Gold futures for February delivery closed at in the red on weekly basis after reaching a record $1,432.50 an ounce on December 7.
This week, the gold dropped 1.51 per cent or $21.30, the most since mid-November on concern that China may tighten monetary policy eroded demand for precious metals.
China, the world's second-biggest gold buyer, ordered lenders to park more money with the central bank for the third time in five weeks.
A rate increase by China's central bank "would diminish the ability of Chinese consumers to use excess income on investments like gold, as well as their ability to buy other commodities," said Tom Pawlicki, an analyst at MF Global Holdings Ltd. in Chicago.
Gold lost some safe-haven appeal last week as euro zone debt concerns were placed on the back burner and investors focused on US economic fundamentals in a thinning market.

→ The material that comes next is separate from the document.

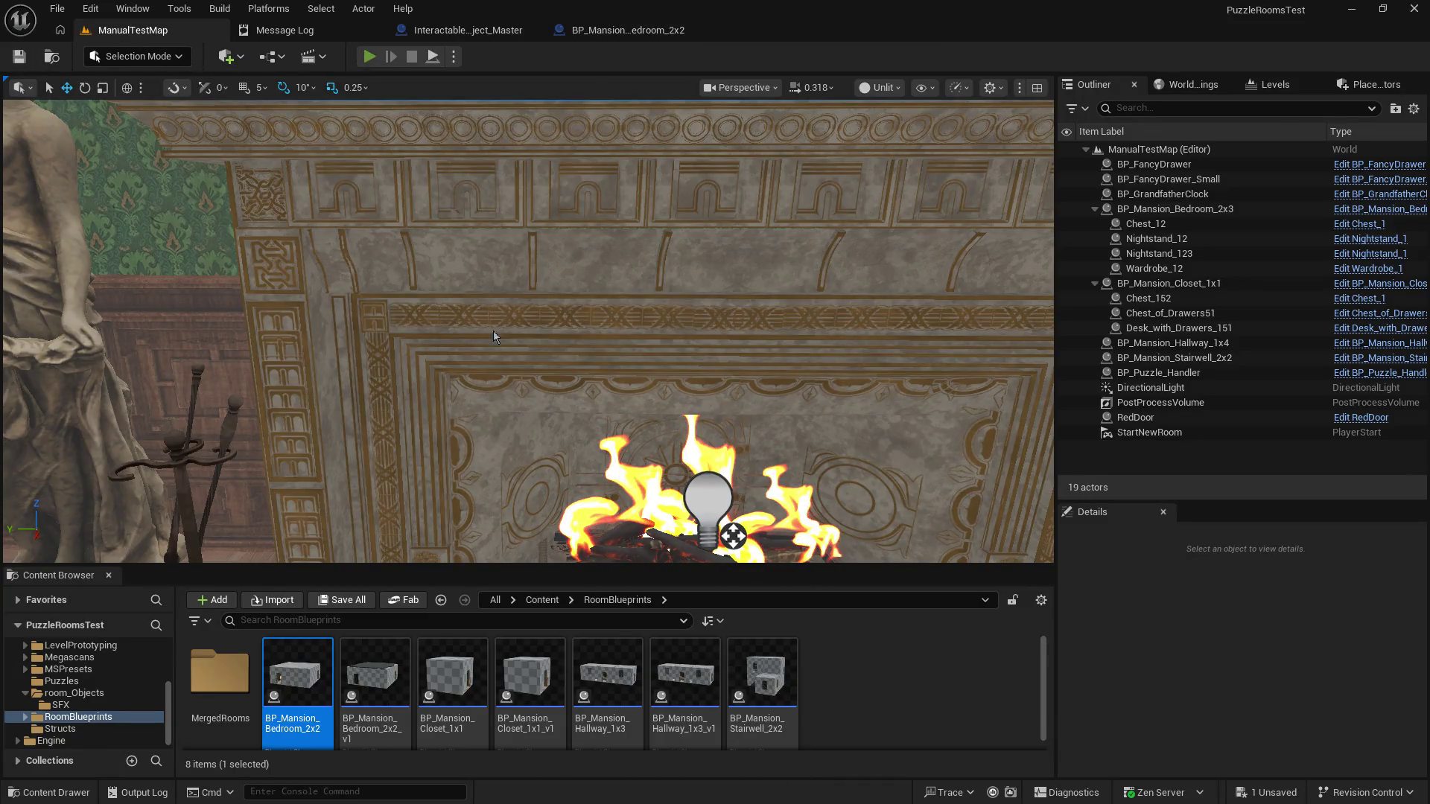
pyautogui.press('alt+p')
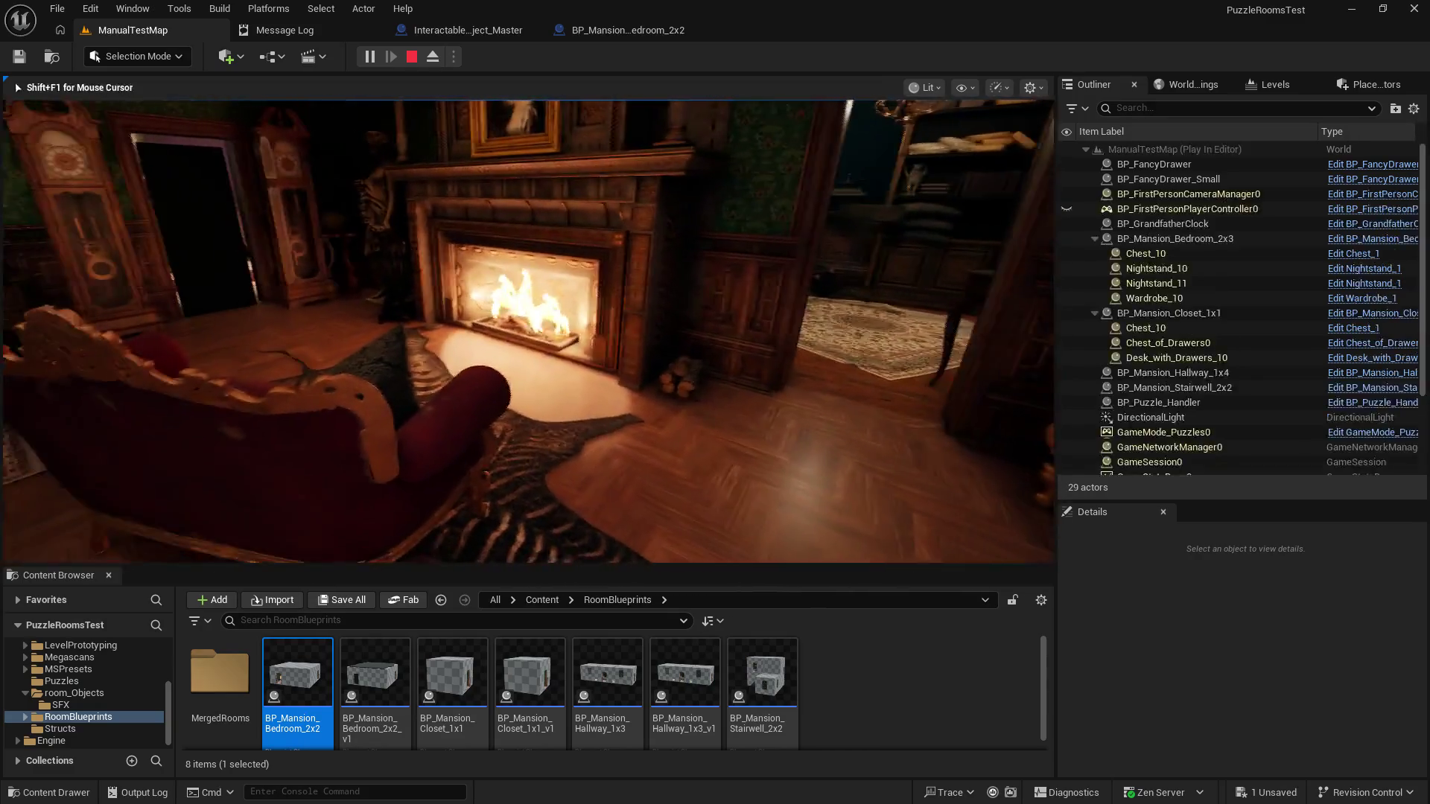
pyautogui.press('w')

With the 4 per cent decline in gold over its peak level of $1432.50 on December 7, gold holdings in the SPDR Gold Trust, the biggest exchange-traded fund backed by bullion, decreased 8.20 metric tons to 1,289.83 metric tons as of December 10, according to figures on the company's website.
The gold February futures also witnessed drop in weekly volume by 12.7 per cent to 900,869 contracts as participants preferred to stay away as gold futures declined 4 per cent from high of $1432.50.
The open interest (OI) in February futures decline by 11,712 contracts as speculators preferred to book profit. The weekly market picture (MKTP) chart suggests strong sell-side trades in February futures above $1,402.
The value area (1,383-1-1,415) saw 57 per cent volume and 75 per cent price opportunities mostly through change of hands which is hinting at rejection of price level by volume buyers.
The initial balance range (1,402-1,415) saw 12.6 per cent volume which indicates a complete rejection of price level.
The time-price opportunities (TPO) data for the Friday session indicate resistance for gold above $1,410.25 while volume based support is expected to come around $1,367.75.
On the weekly basis, the gold poised to fall around $1,340, the TPO and volume picture chart suggest.
The options participants sold $1,380-strike call options of January expiry for $21 premium while they $1,350-strike put options of the same series for $21 premium.
On the Multi-commodity Exchange (MCX), the gold futures for February delivery expected get support of Rs 20,170 and likely to face resistance at Rs 20,730, the weekly MKTP chart source from Bloomberg suggest.